Kohl headed back toward me.
I waited.
He came up and stopped, closer this time. He said, “We’re friends, aren’t we?”
“Yes, I’d like to think so . . . yes, we are.”
“Then man to man, not sergeant to deputy. Just man to man. Tell me what’s really going on. I want to understand it. I can help. You can trust me.”
I opened my mouth to spill it, to tell him all of it. He’d be able to stop this mess right then and there. He wouldn’t let it go any further. Based on what happened to Mrs.
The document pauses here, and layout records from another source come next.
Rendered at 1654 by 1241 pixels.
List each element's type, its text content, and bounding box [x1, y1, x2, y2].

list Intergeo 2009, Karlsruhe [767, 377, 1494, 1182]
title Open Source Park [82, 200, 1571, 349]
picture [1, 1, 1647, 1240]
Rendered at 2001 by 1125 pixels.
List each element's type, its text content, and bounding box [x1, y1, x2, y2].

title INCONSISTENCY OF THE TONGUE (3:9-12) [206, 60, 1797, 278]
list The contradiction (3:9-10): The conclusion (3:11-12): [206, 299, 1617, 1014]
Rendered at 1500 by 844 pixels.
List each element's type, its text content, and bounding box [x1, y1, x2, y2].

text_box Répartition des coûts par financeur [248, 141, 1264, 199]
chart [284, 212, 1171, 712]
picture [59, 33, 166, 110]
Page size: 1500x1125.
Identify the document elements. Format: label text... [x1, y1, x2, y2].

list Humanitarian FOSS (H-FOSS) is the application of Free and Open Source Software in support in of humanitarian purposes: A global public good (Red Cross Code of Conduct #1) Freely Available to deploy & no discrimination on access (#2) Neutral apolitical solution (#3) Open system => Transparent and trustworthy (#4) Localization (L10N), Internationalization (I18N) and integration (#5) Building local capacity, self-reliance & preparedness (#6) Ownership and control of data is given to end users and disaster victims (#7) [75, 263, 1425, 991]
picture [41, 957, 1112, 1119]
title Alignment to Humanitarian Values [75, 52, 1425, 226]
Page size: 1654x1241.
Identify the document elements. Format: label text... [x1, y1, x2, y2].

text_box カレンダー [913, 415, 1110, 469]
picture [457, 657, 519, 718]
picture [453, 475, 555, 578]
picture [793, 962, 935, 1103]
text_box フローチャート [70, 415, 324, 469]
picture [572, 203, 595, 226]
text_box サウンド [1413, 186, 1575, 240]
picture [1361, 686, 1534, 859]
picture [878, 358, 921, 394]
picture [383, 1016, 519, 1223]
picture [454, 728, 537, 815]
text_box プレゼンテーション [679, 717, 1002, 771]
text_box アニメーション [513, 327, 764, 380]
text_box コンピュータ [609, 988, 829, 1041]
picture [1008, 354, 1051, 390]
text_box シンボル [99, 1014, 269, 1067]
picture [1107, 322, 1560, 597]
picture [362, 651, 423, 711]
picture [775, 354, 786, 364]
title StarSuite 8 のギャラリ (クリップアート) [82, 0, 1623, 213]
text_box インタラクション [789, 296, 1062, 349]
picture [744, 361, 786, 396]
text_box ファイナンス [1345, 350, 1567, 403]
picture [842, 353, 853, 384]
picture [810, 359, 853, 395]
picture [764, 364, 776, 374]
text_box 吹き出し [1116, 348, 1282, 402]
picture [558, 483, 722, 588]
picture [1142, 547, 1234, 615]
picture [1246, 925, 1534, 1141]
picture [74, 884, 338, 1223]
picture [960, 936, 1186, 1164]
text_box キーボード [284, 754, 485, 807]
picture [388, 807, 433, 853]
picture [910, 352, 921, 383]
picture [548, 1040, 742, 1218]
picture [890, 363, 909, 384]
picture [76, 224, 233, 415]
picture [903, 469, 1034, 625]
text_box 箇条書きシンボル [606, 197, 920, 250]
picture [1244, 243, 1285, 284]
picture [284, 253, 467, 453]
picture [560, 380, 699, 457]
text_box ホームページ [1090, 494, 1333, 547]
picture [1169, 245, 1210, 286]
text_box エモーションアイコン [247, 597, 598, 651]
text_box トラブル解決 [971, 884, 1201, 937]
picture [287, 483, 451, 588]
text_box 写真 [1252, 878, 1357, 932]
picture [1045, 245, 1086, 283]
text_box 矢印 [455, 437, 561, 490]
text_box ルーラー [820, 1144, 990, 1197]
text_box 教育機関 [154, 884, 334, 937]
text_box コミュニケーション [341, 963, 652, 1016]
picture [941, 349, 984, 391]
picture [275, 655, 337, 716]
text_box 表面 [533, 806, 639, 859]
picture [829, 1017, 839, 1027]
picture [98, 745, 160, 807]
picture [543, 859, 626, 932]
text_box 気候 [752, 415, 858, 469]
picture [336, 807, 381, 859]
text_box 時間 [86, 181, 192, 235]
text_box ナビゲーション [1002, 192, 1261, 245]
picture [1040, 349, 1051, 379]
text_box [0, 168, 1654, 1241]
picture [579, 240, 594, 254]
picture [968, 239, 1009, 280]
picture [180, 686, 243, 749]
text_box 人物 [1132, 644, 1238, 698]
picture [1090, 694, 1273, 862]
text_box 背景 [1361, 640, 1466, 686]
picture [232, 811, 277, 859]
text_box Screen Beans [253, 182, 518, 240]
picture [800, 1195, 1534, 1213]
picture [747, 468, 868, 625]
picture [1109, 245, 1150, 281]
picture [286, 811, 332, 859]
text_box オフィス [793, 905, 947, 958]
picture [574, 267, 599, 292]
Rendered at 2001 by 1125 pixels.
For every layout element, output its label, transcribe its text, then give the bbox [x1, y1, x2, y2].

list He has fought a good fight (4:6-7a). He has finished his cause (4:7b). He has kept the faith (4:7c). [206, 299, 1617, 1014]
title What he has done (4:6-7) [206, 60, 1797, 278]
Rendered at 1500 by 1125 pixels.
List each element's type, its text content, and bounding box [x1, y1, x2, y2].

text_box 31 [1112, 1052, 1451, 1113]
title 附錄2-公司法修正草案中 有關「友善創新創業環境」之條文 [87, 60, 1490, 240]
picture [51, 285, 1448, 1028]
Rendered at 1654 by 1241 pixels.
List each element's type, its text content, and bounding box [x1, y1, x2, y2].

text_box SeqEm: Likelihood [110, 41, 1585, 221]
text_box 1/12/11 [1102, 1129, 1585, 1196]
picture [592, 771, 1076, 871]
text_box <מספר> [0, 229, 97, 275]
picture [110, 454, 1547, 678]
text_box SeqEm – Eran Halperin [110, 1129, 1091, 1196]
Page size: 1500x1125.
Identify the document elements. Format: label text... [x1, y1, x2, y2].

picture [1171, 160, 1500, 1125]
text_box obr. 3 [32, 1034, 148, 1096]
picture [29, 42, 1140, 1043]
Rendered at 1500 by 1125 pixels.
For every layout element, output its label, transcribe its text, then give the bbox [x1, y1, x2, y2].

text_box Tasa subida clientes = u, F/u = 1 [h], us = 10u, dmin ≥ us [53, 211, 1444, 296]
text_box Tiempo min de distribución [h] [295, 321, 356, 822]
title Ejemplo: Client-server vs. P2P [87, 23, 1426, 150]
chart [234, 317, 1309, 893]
Whitaker, he’d be able to hang a conspiracy case on Thibodeaux and Blue, shut down their little game without any further risk and without anyone else getting hurt.
I opened my mouth to say the words, but Blue opened the door to the trailer and yelled, “Bruno, you’re late. Get your ass in here.”
I looked at Kohl and then back at Blue. For what Blue and Thibodeaux had done, a simple little conspiracy charge wasn’t good enough. Besides, conspiracy was one of the hardest charges to prove in court. And no way would Mrs. Whitaker testify against Thibodeaux. Blue and Thibodeaux knew that.
I shook my head at Kohl and headed toward the open door to the trailer where Blue stood.
Kohl said, “Wrong choice, Bruno. You’re not making the right choice here.”
I didn’t turn around. I just waved my hand over my head as if I really didn’t care what Kohl had to say. But I did. I just couldn’t look at him anymore for fear of giving in to the easiest path and asking him for help. Stepping away from the fire I was playing with and letting him handle everything.
I made it to the bottom of the steps and looked up at Blue.
Blue grinned. “Where you been, big man? You were about to miss out on all the fun.”
He stepped back out of the doorway so I could see in from where I stood on the ground. Jaime Reynosa sat in a chair by the filing cabinets, just inside the door, handcuffed behind his back. Sweat ran down his face, and he blinked rapidly to keep it out of his eyes. He looked scared, real scared, and he had a right to be. I went up the steps and inside.